This week, Archbishop Fred Hiltz released a statement regarding the bombing of a Church in Egypt. I am thankful that he has, and I have included his statement here, in its entirety.
He calls for religious tolerance. Tolerance means the, “acceptance of the differing views of other people, e.g. in religious or political matters, and fairness toward the people who hold these different views.” It has a second, weaker meaning too, “the act of putting up with somebody or something irritating or otherwise unpleasant.” This second meaning is often what we think of when we use the word, especially when it is applied to the things “I” have to put up with. I rather suspect, knowing Fred and listening for a hoped for tone in his statement, that he is encouraging this primary meaning of acceptance of other people’s views. I think that the word “tolerance” originally meant to “raise” up someone else and their differing point of view. Either way, Fred’s words are a bold statement easily applied to people far away and challengingly applied to ourselves and the people in our neighbourhoods and pews.
A statement by Archbishop Fred Hiltz, Primate of the Anglican Church of Canada
In the aftermath of the bombing of a Coptic Church in Alexandria, Egypt, as the congregation celebrated Midnight Mass on Jan. 1, I ask your prayers for the 21 people killed, for those injured and for their families in Egypt and abroad.

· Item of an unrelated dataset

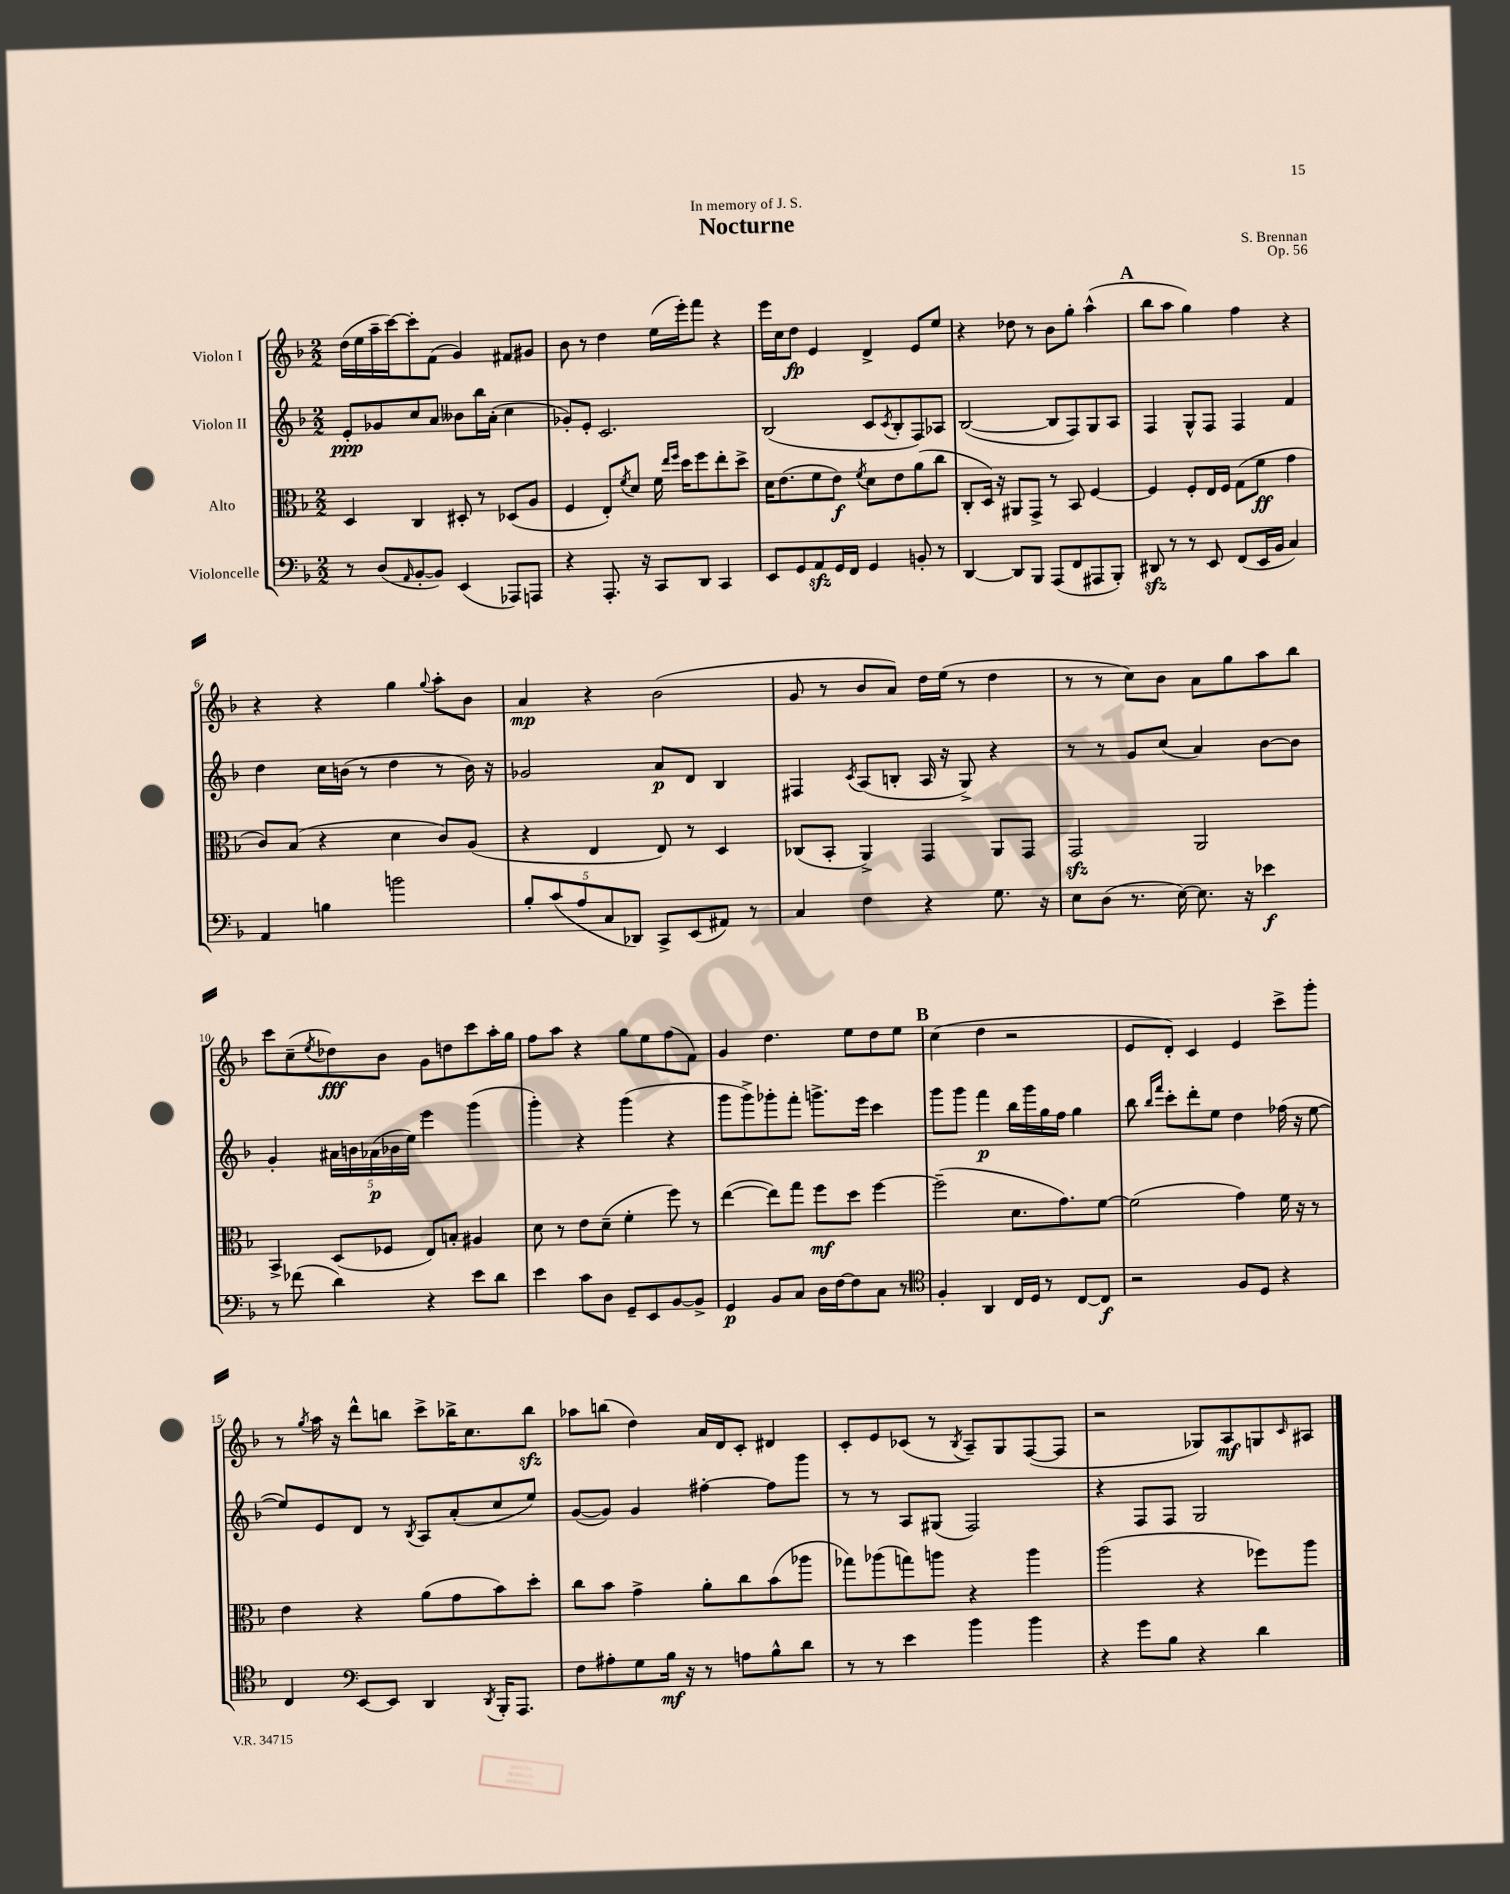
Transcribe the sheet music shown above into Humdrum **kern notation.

With leaders of other churches and faith traditions, I deplore this and similar acts of violence and call for religious tolerance and for preservation of the freedom to worship in accord with traditions cherished by the faithful in God.
I make this appeal trusting that at its heart religion is a force for good and for peace in the world.
In this season when we celebrate the birth of the Prince of Peace I ask Canadians to "devote yourselves to prayer," (Colossians 2:2) in steadfast hope for peace, justice and charity throughout the world.